The question she should have been asking was not how to overcome being damaged, but how her struggles made sense based on how she was raised. Based on that, she said, her behaviors made perfect sense.

She was the child taught to be seen and not heard. She was the child whose feelings made others angry and violent. She was the child whose anger got her shamed and rejected by the person she needed most. She was the child who got hit again and again until she did not cry anymore.

She was the child whose needs inconvenienced those in charge of caring for her. She was the child whose wants were called selfish, attention-seeking, or ridiculous. She was the child who was made wrong for everything she felt, wanted, or needed. She was the child who was called a monster for being who she was, a child. She was the child who grew up feeling unwanted, alone, and entirely repulsive.

She asked why that child would ever speak or share anything about herself. She concluded that child would not. It made sense. It was a way of living and surviving. She had been taught that she did not matter, that what she wanted or needed and how she felt was something so abhorrent it needed to be hidden at any cost. She did it to avoid getting hurt, shamed, and rejected, even when she was with different people and even when she was an adult.

That pattern ran her life. She could not get herself to say the things she wanted and needed to say. It felt too scary, too dangerous, and too shame-inducing.

She said that if someone struggles to express themselves and feels embarrassed about that, it is not their fault. Life is harder when the only way to protect yourself was by being less of yourself, when you could never grow into yourself because that would have gotten you hurt, and when you could not learn to love yourself because that was the biggest risk of all.

Today, that risk only lives on within a person, in their conditioning. That is where inner healing work comes in. For her, that meant getting professional support to learn how to safely connect to herself and her truth, and how to banish the critical and demeaning internal voice that told her her feelings, needs, and wants were wrong.

It meant learning to regulate her nervous system so she could get past her fear and be honest about what worked for her and what did not. This was a major turning point in her relationships. She started to represent herself more openly and assertively, which meant her relationships either improved dramatically or she found out that other people did not really care about her and how she felt.

It also meant opening up emotionally and learning to understand what her feelings were trying to tell her. Since she had learned to avoid and suppress her emotions growing up, she knew it would be challenging to truly get to know herself. She had the opportunity of reparenting herself, giving herself the love, affection, and attention she did not receive as a kid.

That is what ultimately allowed her to finally feel safe enough to express herself. The relationship she had with herself started to become like a safe haven instead of a battleground. Her life has never been the same since. Everything on the outside started to align with what was going on inside of her. The safer she became for herself, the safer the people in her life became, which allowed them to develop deeper and more meaningful relationships.

She knows that kind of change is possible, even if it does not feel like it right now. She said she is the most authentic and expressed version of herself she has ever been. She no longer chokes on the words she was always meant to speak. She speaks them.

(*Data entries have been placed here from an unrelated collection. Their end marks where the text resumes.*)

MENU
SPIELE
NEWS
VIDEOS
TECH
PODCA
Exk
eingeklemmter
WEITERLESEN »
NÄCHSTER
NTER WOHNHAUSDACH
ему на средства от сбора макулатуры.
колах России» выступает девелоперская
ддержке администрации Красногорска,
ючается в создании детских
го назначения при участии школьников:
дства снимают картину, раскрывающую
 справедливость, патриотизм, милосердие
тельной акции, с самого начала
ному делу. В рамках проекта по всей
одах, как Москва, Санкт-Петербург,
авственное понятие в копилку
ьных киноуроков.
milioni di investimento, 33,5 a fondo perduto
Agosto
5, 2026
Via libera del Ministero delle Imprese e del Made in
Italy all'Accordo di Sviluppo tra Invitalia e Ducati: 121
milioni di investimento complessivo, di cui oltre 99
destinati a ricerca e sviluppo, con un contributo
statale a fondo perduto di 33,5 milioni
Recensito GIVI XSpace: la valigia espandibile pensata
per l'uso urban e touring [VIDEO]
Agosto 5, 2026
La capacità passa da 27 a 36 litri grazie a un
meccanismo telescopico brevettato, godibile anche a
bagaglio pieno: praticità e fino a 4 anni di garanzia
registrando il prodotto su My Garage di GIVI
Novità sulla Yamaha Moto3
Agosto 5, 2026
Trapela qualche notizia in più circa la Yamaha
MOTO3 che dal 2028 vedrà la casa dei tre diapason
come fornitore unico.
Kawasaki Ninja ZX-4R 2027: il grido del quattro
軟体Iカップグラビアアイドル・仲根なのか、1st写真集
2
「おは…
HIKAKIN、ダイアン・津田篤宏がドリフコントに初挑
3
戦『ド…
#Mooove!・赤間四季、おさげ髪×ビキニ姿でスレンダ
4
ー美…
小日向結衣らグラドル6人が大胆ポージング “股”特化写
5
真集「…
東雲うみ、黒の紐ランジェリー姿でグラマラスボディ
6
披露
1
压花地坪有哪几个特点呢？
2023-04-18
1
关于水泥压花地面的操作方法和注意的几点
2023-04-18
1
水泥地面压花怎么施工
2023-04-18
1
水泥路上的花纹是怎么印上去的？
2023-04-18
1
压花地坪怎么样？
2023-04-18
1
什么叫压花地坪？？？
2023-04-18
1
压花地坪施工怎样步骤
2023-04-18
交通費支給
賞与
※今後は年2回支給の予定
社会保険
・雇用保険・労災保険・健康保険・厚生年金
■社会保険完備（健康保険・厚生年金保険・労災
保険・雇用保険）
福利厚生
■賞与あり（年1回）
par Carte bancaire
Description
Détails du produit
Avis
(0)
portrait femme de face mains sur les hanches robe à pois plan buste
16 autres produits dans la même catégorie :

She no longer holds back her feelings. She feels them and shares them freely. She no longer denies her needs or plays down her desires. She owns them, meets them, and fulfills them.

She said she hopes that by sharing her story and transformation, others will follow the spark of desire in them that wants them to express themselves. She said people were born to be fully expressed. That was their birthright. Just because the people who raised them did not understand them, that does not mean they have to deprive the world, and themselves, of experiencing who they are.